Gestartet haben Sie Ihr Experiment bei einer Feier zu Ihrem 47. Geburtstag, bei der Sie sage und schreibe 17 Longdrinks vernichtet haben. Hatten Sie keine Angst vor einer Alkoholvergiftung?
Nein, an dem Abend eigentlich nicht. Diese Überlegung kam erst im Nachhinein am nächsten Morgen. Es war definitiv viel zu viel Alkohol. Und ich glaube, ich bin an einer Alkoholvergiftung vorbeigeschrammt - ohne eine zu haben. Aber auch das ist natürlich eine Erfahrung. Man denkt, man vertrage noch viel mehr. Und man denkt, das seien doch noch gar nicht so viele Drinks gewesen - ich habe die genaue Zahl ja nicht alle zehn Minuten nachgefragt. Ich war in guter Laune, hatte einen wunderschönen Abend - und habe mich komplett verschätzt.
In der Sendung ist auch Ihre Freundin zu sehen, die notgedrungen unter dem Experiment mit zu leiden hat. Aber Sie sind noch zusammen …
(lacht) Ja, wir sind noch zusammen.
Solche Selbstversuche sind vermutlich nicht gerade beziehungsfördernd. Oder braucht man gerade ein intaktes soziales Umfeld, um das durchzuhalten?
Letzteres, würde ich sagen. Und natürlich spreche ich mit meinen Liebsten im Vorfeld ganz genau darüber. Auch darüber, inwieweit sie involviert sein möchten. Gerade beim Thema Alkohol spielt bei uns ja auch die Frage der "Co-Abhängigen" eine Rolle - die Menschen, die jemand mit einem Alkoholproblem im Bekannten- und Freundeskreis oder sogar als Partner hat. Sie decken ihn und müssen nach außen hin eine Legende aufbauen. Das ist ein sehr spannendes Thema. Das hat meine Freundin Gott sei Dank genauso gesehen und war deshalb bereit, da mitzumachen.
Was schlussfolgern Sie denn aus Ihrem Experiment? Sollte der Konsum von Alkohol stärker reglementiert werden?

☆ ☆ ☆ ☆ ☆

- **Aufgabenstellung**: Führen Sie das Interview über den Selbstversuch mit Alkohol im Anschluss an seinen letzten Satz fort.

- **Datensätze**:
☆ ☆ ☆ ☆ ☆

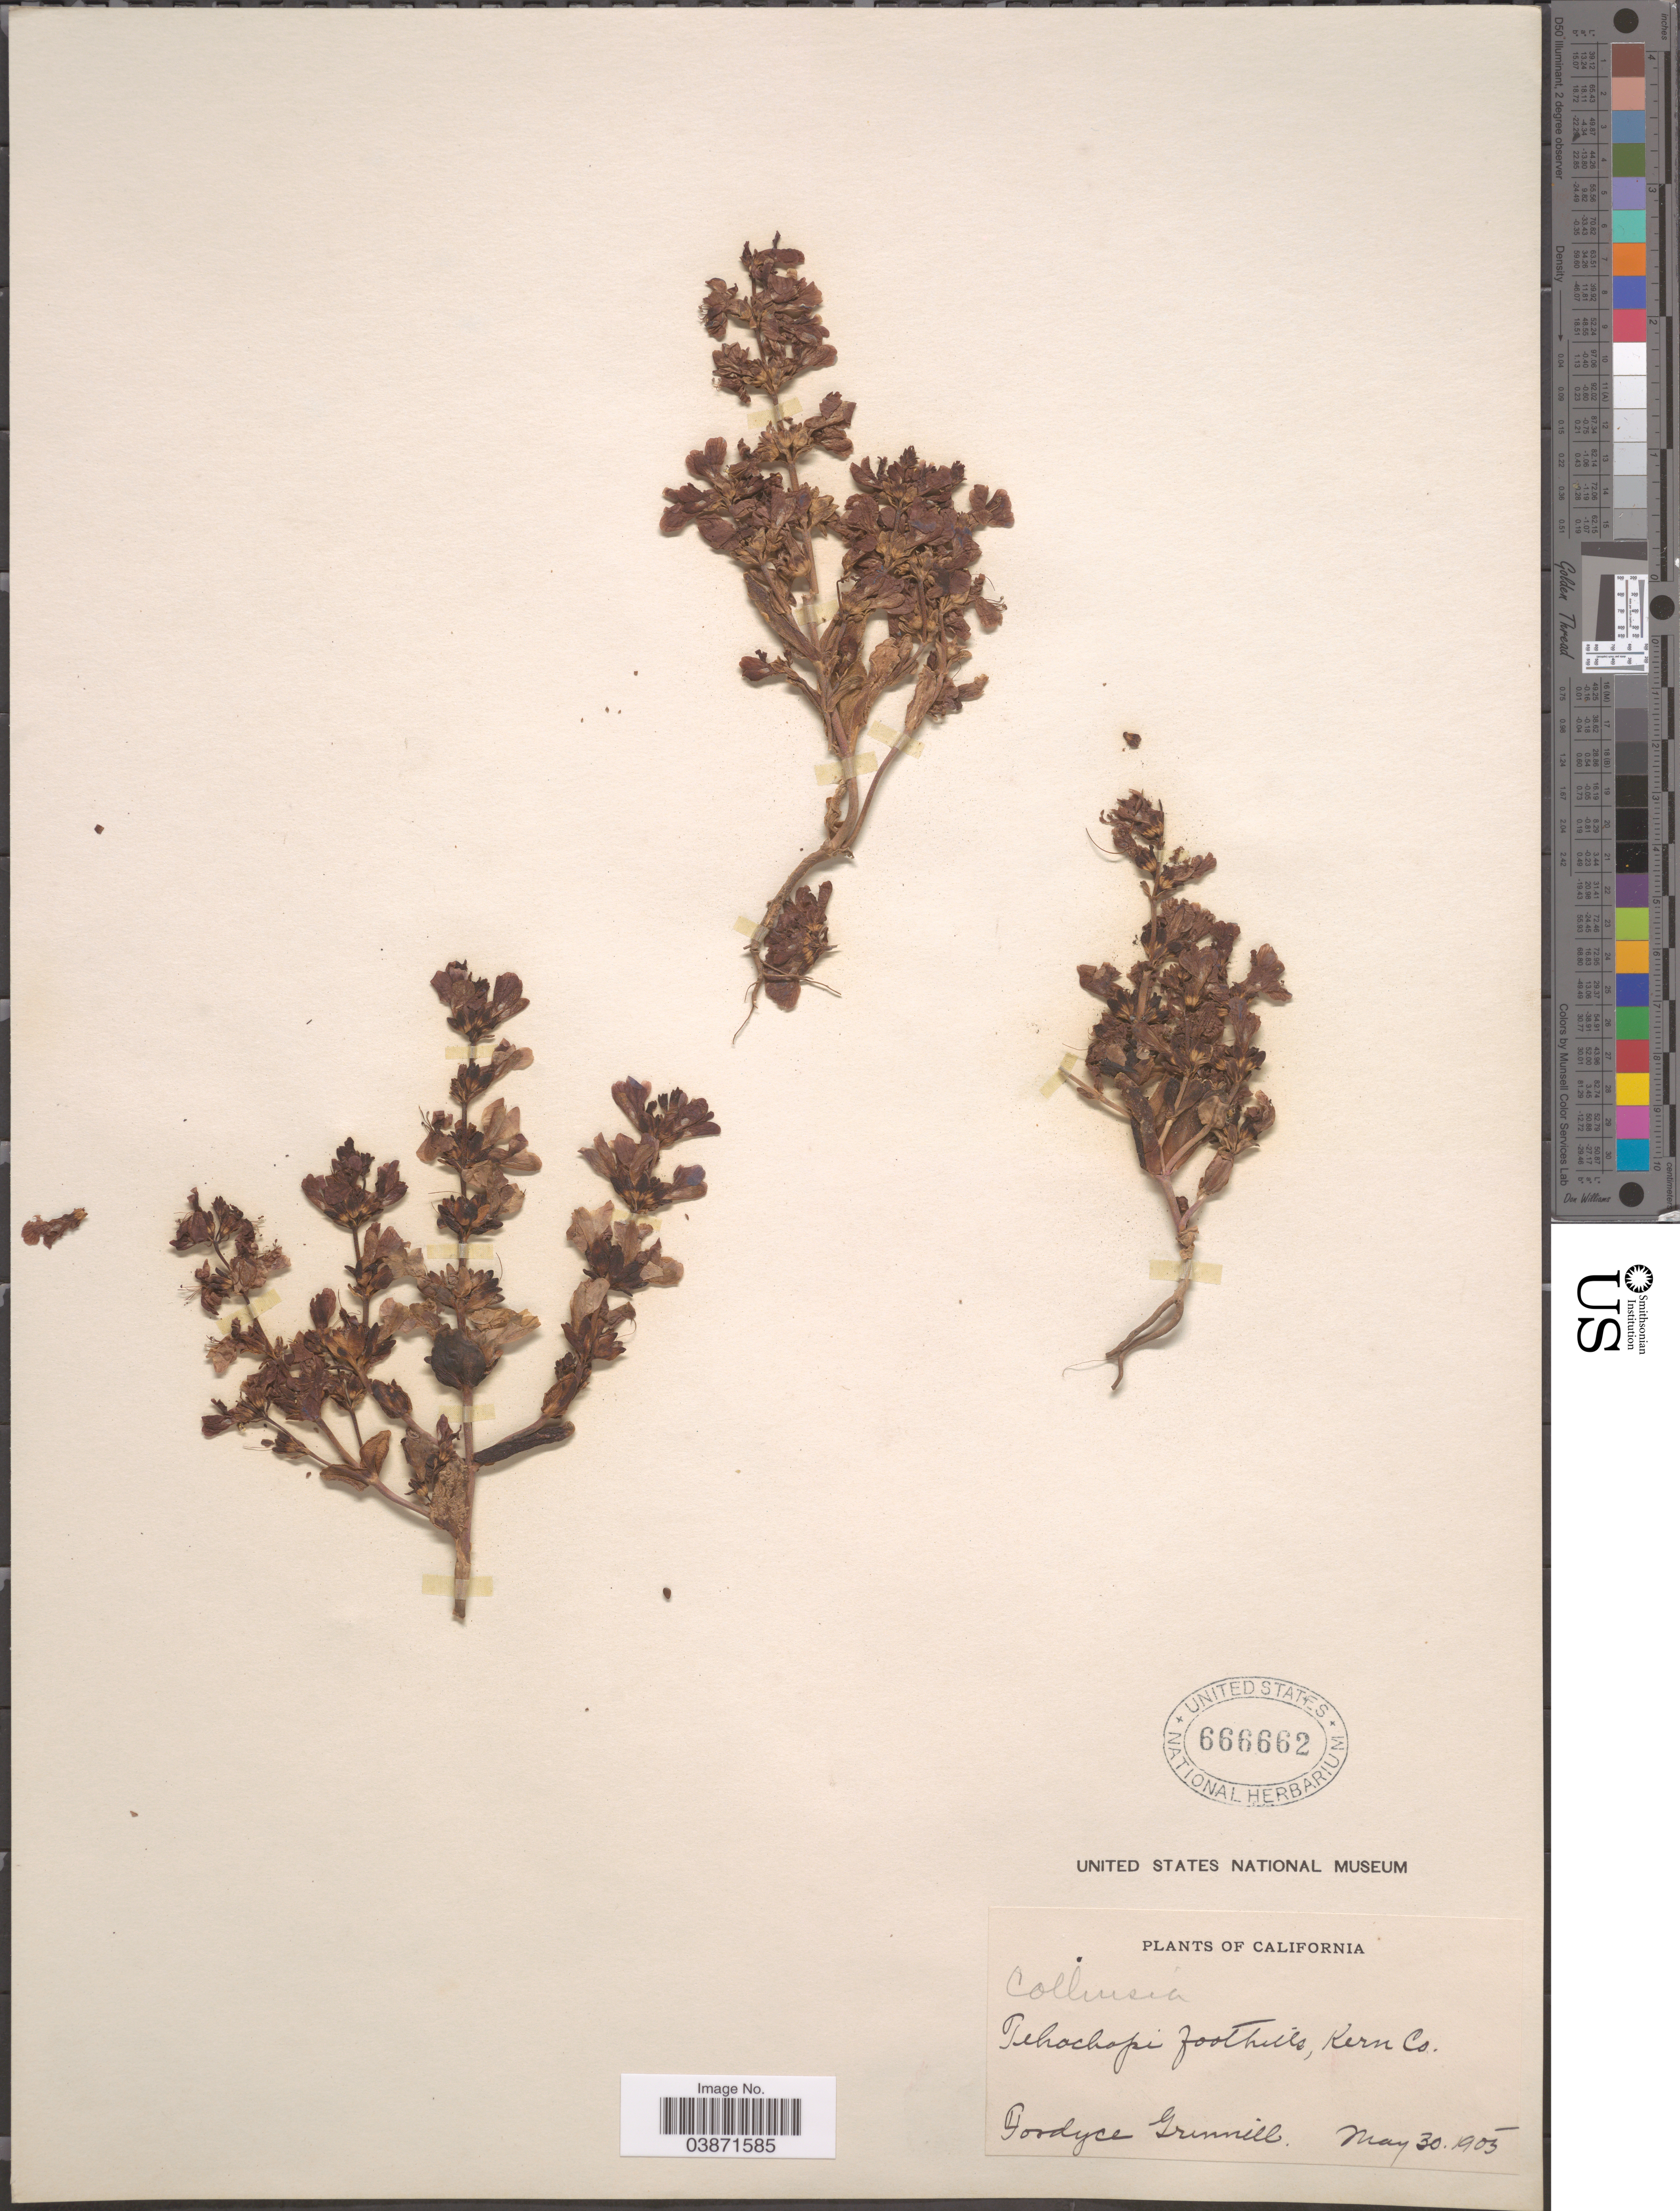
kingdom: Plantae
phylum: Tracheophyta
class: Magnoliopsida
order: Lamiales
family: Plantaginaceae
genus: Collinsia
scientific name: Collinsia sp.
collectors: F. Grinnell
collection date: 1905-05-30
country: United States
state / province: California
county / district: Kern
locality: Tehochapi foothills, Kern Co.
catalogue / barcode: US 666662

☆ ☆ ☆ ☆ ☆

- **Antwort**:
Das ist eine sehr schwierige Frage. Definitiv sagen kann ich: Die meisten Menschen verharmlosen Alkohol. Wir alle wissen, dass er gefährlich ist und abhängig macht. Aber die Menschen - mich eingeschlossen - schieben das immer von sich weg: "Ach, ein Glas Wein am Tag - das ist doch gut." Das ist aber Quatsch. Schon ein Glas Wein am Tag zu trinken, stellt eine Abhängigkeit und ein Alkoholproblem dar. Zugleich weiß man aber, dass Reglementierungen in ganz vielen Bereichen nichts bringen. Wir haben ja schon relativ strikte Alkoholgesetze, was etwa den Ausschank an Jugendliche angeht. Aber natürlich sehen wir auch: Wenn sie an Alkohol kommen wollen, dann kommen sie daran - wie an jede andere Droge auch.
Was wären andere mögliche Konsequenzen?
Ich glaube, man kann nur immer wieder an die Vernunft und die Einsicht appellieren. Und den Menschen noch mehr Informationen geben. Ich hoffe, dass ich durch das "Jenke Experiment" etwas dazu beitragen kann.
In den kommenden drei Wochen folgen noch drei weitere "Jenke Experimente". Um was wird es in ihnen gehen?
Die zweite Sendung wird sich um das Thema Alter drehen. Ein Thema, das uns alle beschäftigt und betrifft - von den eigenen Eltern bis zu den Großeltern und irgendwann auch uns selbst. Ich persönlich habe große Angst vor dem Alter und schiebe das gedanklich ganz weit weg. Das dritte Thema wird Armut sein. Da lebe ich unter anderem eine Woche bei einer Hartz-IV-Familie, die seit 23 Jahren Unterstützung vom Staat bezieht. Das vierte Experiment heißt: die Frau. In ihm versuche ich, mehr über die Frau und die ewigen Missverständnisse zwischen den beiden Geschlechtern zu erfahren - auch mit dem einen oder anderen Selbstversuch.
Das Format ist ja bestimmt noch ausbaubar. Von welchem Experiment träumen Sie noch?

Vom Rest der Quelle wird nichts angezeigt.